Innanzitutto c’era una sceneggiatura forte che una volta sul set va dimenticata. Castro, un attore perfetto per il personaggio di Armando, aveva il copione, non tutti gli altri interpreti. In particolare Silva (Elder) conosceva le battute venti minuti prima di girare così rimaneva poco tempo per impararle. Non volevo infatti che un attore come lui, non professionista, razionalizzasse i dialoghi e così perdere la spontaneità e la freschezza. Un metodo di lavoro non privo di rischi che ha comportato molta improvvisazione e tanti cambiamenti sul set, a volte suggeriti da Castro, a volte da Silva.
Il giovane attore e il suo personaggio rimandano a Accattone e Mamma Roma di Pasolini, è un’impressione corretta?
Sul piano tematico i primi film di Pasolini sono stati un riferimento molto importante, sul piano formale il riferimento è Bresson. E poi c’è Haneke, in particolare il film La pianista con Isabelle Huppert nei panni di un personaggio incapace, come Armando, di stabilire una relazione affettiva normale con l’altro.
A che cosa di Bresson si è ispirato?
Il suo lavoro sulla struttura temporale del film e anche sul non detto e la scelta di non usare mai il sentimentalismo.
Come ha trovato Luis Silva, allora 19enne?

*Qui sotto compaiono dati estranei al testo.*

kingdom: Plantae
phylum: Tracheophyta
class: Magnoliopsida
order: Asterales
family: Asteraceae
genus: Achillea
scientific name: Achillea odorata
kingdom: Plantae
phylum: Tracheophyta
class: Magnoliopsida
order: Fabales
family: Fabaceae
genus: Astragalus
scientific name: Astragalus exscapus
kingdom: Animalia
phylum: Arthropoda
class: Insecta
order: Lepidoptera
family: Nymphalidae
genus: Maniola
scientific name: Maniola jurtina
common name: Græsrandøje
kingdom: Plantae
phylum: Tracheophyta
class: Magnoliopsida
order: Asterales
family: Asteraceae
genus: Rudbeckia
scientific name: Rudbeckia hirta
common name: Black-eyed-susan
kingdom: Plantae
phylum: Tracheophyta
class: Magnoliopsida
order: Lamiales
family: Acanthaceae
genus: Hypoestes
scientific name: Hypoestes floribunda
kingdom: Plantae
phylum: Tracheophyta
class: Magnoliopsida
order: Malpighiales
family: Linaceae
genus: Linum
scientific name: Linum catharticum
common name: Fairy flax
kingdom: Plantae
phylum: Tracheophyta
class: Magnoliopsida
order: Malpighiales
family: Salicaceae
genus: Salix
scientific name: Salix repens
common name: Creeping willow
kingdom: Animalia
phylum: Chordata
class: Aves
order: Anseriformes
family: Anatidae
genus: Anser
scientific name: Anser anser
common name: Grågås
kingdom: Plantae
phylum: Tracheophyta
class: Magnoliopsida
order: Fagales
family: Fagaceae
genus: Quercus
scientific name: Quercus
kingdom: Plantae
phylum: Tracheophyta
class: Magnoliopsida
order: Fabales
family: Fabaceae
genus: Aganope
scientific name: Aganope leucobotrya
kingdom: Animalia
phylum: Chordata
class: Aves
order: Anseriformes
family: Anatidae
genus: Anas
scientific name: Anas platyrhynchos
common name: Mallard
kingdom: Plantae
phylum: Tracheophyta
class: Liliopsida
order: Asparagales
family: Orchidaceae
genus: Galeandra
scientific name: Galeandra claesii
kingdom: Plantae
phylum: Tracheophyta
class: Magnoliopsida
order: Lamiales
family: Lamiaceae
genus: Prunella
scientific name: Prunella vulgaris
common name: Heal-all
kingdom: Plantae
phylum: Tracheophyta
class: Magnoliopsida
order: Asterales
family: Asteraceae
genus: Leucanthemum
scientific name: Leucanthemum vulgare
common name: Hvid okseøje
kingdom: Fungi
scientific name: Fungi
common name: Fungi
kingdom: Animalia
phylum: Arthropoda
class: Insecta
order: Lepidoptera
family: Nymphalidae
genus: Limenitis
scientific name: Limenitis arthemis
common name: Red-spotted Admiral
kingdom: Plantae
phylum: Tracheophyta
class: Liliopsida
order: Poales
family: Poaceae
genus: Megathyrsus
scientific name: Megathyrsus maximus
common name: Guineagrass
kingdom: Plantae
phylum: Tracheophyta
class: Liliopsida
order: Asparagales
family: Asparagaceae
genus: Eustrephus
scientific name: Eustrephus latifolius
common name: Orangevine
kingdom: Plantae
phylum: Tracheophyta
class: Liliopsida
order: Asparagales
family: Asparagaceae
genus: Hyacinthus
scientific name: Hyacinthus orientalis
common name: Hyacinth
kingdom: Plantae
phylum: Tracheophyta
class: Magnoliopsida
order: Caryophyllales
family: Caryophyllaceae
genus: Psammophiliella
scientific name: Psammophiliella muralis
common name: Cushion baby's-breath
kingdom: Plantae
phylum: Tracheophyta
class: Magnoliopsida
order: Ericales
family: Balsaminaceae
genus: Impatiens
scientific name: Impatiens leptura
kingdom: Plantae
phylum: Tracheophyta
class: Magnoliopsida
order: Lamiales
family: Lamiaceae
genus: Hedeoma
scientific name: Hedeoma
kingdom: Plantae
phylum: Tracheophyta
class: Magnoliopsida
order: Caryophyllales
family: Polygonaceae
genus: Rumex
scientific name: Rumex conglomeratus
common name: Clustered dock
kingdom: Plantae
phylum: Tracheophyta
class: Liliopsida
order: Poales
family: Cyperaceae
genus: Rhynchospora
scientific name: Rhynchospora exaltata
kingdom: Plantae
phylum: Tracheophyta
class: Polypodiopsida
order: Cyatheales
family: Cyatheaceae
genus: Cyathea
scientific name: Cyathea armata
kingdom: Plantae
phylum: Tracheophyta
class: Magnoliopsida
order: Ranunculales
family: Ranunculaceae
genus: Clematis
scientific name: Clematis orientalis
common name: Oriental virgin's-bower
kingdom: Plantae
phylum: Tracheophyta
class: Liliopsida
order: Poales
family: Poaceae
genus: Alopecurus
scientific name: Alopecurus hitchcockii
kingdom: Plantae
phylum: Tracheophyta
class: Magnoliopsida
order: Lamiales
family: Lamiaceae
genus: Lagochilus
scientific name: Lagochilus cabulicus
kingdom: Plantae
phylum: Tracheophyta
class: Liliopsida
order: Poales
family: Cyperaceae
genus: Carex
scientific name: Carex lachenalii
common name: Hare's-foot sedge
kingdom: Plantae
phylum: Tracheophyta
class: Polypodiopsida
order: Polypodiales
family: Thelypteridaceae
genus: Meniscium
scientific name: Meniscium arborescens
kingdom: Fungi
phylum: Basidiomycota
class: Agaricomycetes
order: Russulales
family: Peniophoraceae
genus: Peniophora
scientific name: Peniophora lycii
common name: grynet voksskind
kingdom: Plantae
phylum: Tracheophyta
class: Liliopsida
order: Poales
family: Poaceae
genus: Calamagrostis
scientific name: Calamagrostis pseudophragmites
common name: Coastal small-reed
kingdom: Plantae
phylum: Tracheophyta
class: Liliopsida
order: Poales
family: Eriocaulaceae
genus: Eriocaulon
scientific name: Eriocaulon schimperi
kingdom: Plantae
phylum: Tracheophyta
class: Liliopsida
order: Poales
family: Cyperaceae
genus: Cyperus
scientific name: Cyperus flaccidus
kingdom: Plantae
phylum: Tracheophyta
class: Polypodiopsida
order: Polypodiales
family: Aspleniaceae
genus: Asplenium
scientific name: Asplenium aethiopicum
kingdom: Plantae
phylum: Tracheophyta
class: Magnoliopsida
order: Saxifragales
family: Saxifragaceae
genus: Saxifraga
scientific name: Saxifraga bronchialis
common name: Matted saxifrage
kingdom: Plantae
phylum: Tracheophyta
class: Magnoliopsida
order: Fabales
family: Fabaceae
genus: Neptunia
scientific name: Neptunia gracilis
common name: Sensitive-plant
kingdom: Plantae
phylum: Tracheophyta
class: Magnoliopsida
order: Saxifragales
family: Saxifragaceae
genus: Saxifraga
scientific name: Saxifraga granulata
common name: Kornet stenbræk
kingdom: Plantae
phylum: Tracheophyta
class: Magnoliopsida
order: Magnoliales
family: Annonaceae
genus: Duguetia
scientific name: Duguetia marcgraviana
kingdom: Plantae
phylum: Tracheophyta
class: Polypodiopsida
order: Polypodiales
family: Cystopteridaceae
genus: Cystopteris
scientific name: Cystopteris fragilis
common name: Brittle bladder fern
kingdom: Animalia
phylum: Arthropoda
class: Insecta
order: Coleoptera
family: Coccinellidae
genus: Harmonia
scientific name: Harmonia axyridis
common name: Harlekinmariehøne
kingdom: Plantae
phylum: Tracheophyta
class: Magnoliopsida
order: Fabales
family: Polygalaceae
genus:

Luis veniva da un quartiere povero e pericoloso, molto più duro di quello messo in scena. L’ho contattato attraverso un’agenzia di casting perché ha l’ambizione diventare attore. Sono rimasto colpito dal suo volto, dalla sofferenza espressa dal suo sguardo e da un autentico istinto animalesco che trasmette. Una volta incontrato, ho deciso di non fare nessun provino con la macchina da presa, se non il giorno prima del set, quando già l’avevo scritturato.
Nelle note di regia lei si dice affascinato dal tema dell’essere genitori, come mai?
Qualcuno dice che non siamo noi a scegliere le nostre ossessioni ma viceversa. Io sono sono stato scelto da questo bisogno di parlare dell’essere genitori, in particolare della paternità. Ma non ci sono riferimenti biografici nel film. Ho avuto un padre importante, morto due anni fa, era un pittore famoso come Burri o Fontana e con lui ho avuto un rapporto di grande affetto e comprensione. Il riferimento è invece con la figura paterna prevalente nel continente latinoamericano: un padre che procrea e poi è assente. Le nostre società sono prevalentemente matriarcali, perché questi uomini spesso se ne vanno via dalla famiglia. E’ la storia di Silva il cui padre è stato ucciso quando era piccolo, è la storia di migliaia di ragazzi.
Un tema che continuerà ad approfondire?
Lavorerò sull’ultimo capitolo di questa trilogia sulla paternità o l’assenza del padre, iniziata con il cortometraggio Los elefantes nunca olvidan, che si può vedere su Youtube, e si concluderà con La caja le cui riprese cominceranno settembre prossimo.
Il film come è stato accolto in Venezuela?
Uscirà ad aprile e immagino reazioni accese e polemiche perché il film mette il dito nella piaga di problematiche tabù nel mio paese non ultima l’omofobia. Un film importante per un paese che soffre di una crisi di comunicazione, ormai interrotta, tra governo e la popolazione, e tra le varie classi sociali. Credo anche che lo scopo di un’opera d’arte sia di accendere il dibattito, primo passo verso il cambiamento.
Si può parlare di una new wave latinoamericana?
C’è di sicuro un filo rosso che lega oggi le cinematografie dell’America latina ed è la mancanza di paura nel raccontare delle storie, ci sono il desiderio e il coraggio di un racconto onesto e autentico. Non c’è invece un tratto comune nella forma. E non credo si possa parlare di nouvelle vague latinoamericana, piuttosto è cambiata l’attenzione che il mondo rivolge a queste cinematografie che in verità godono di buona salute già da tempo.